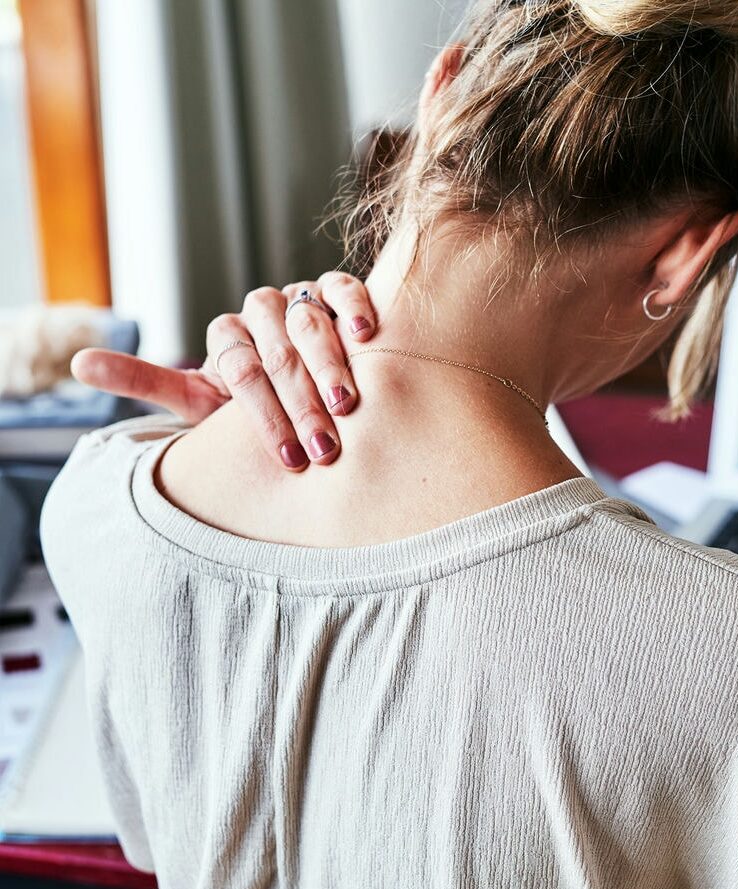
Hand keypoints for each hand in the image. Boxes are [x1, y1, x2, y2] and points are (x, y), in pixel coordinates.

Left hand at [69, 271, 376, 470]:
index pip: (240, 371)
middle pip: (276, 352)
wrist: (305, 389)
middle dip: (301, 404)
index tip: (287, 458)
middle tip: (323, 447)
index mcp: (225, 337)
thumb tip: (76, 364)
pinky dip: (354, 308)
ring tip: (348, 404)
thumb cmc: (249, 407)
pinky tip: (366, 336)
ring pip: (308, 321)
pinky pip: (342, 287)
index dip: (263, 416)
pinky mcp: (332, 289)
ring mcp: (296, 298)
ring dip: (330, 365)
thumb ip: (146, 382)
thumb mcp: (198, 401)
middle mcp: (258, 312)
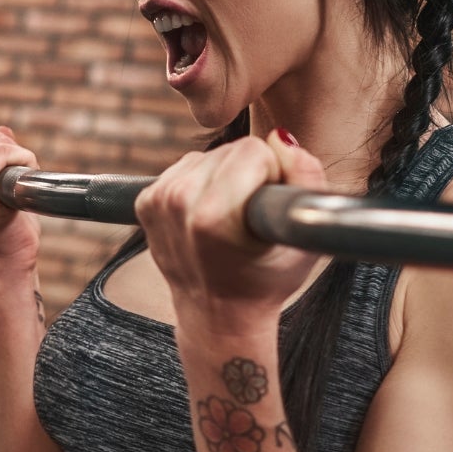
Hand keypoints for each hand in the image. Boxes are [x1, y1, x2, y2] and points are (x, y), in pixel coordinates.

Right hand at [0, 127, 41, 273]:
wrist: (6, 257)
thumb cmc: (3, 226)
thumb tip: (2, 131)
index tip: (1, 186)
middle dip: (10, 158)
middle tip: (11, 191)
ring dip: (19, 162)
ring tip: (14, 192)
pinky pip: (4, 152)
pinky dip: (23, 162)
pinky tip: (17, 189)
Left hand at [134, 129, 328, 326]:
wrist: (218, 314)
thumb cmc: (266, 281)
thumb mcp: (303, 243)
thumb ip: (306, 181)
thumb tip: (280, 137)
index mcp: (213, 215)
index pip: (253, 149)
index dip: (272, 173)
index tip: (267, 208)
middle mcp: (178, 204)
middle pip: (229, 148)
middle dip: (249, 172)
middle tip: (250, 215)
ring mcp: (158, 202)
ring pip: (207, 155)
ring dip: (224, 176)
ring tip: (230, 217)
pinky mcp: (146, 201)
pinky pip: (186, 167)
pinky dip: (201, 182)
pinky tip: (208, 215)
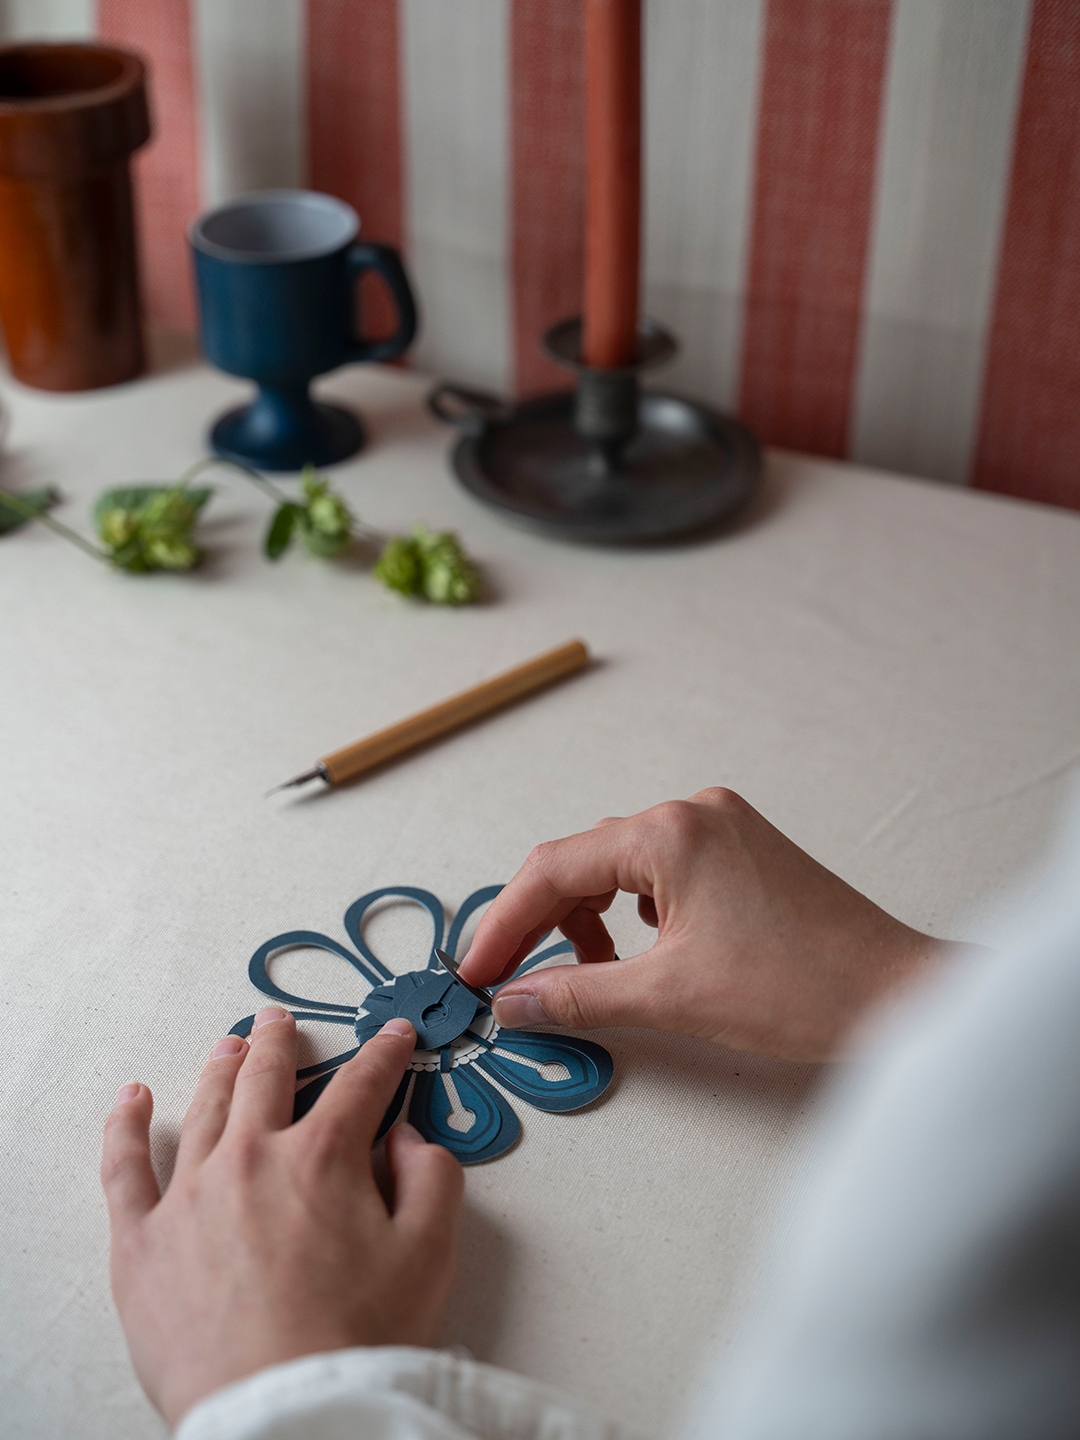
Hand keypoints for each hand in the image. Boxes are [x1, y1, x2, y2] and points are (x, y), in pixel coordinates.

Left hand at [101, 1010, 462, 1427]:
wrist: (284, 1411)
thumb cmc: (357, 1341)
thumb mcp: (431, 1253)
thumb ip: (433, 1178)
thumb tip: (408, 1141)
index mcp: (324, 1156)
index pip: (362, 1084)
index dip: (384, 1054)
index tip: (393, 1037)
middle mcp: (252, 1157)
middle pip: (267, 1078)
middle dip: (280, 1043)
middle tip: (280, 1022)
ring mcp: (190, 1194)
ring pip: (205, 1108)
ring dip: (220, 1068)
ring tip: (228, 1046)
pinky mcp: (142, 1240)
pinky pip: (125, 1167)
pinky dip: (126, 1125)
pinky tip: (133, 1099)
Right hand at [461, 788, 942, 1062]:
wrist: (897, 994)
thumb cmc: (801, 988)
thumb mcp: (669, 997)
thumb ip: (578, 994)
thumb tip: (514, 1001)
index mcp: (670, 832)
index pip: (553, 869)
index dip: (503, 925)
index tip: (476, 972)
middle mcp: (693, 812)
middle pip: (582, 860)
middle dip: (540, 920)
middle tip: (508, 978)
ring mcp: (723, 826)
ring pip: (620, 864)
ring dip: (586, 915)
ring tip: (580, 972)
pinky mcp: (743, 850)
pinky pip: (661, 869)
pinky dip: (631, 909)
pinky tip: (637, 949)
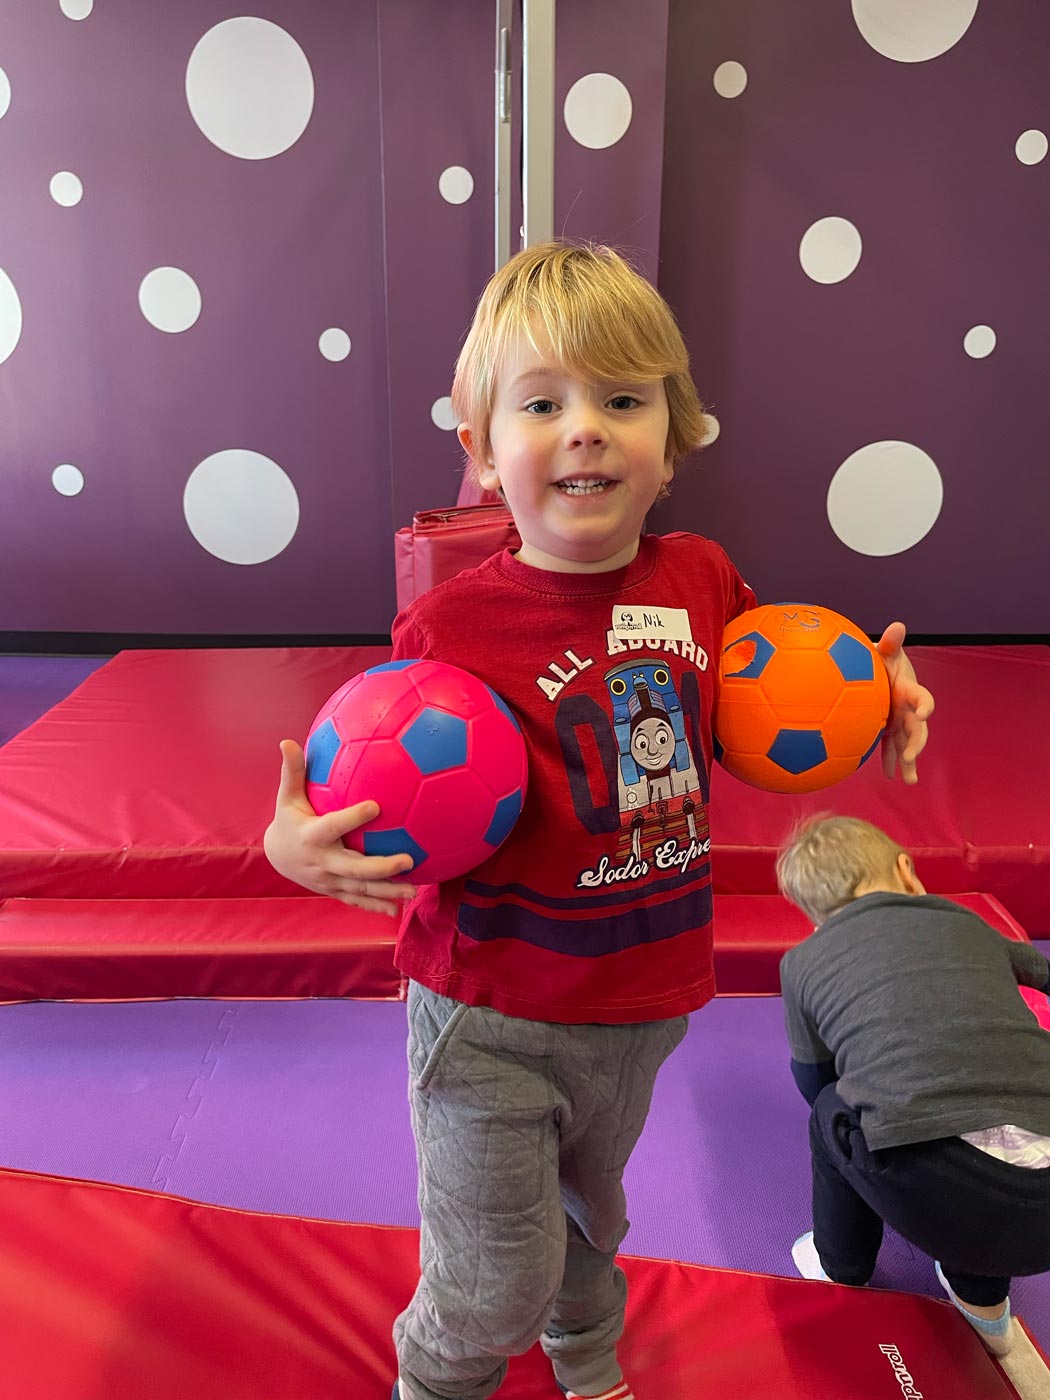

=====

Work instructions = When copying the listing above, begin at its first line and stop after the line with "middle tip: (11, 191)", keeping each line exact and dropping the pictures.

Output =
Hand keypoints for each hand in the image. Boxes are [x1, y1, x2, y2] and points are (x, y), in pixel coordinates.

Left hand at [69, 271, 376, 470]:
index pip: (240, 371)
middle pip: (276, 352)
wrist: (305, 389)
middle dip: (301, 404)
index tip: (287, 458)
middle tip: (323, 447)
index mcp: (225, 337)
thumb tip: (76, 364)
pinky dip: (354, 308)
ring tip: (348, 404)
thumb cmc: (249, 407)
pinky tip: (366, 336)
ring pip: (308, 321)
pinky pip: (342, 287)
index dip: (263, 416)
pinky mcp: (332, 289)
ring mcp: (296, 298)
ring dip: (330, 365)
thumb ip: (146, 382)
thumb mcp: (198, 401)
middle mcp: (258, 312)
Hand keypoints for each hand in the image. Boxes are [x1, y1, x2, y2] and points are (x, y), in pixel coordinates.

Right hand at [0, 127, 41, 273]:
wrist: (6, 257)
thumb cmc: (3, 226)
thumb tip: (2, 131)
index tip: (1, 186)
middle dip: (10, 158)
middle tip: (11, 191)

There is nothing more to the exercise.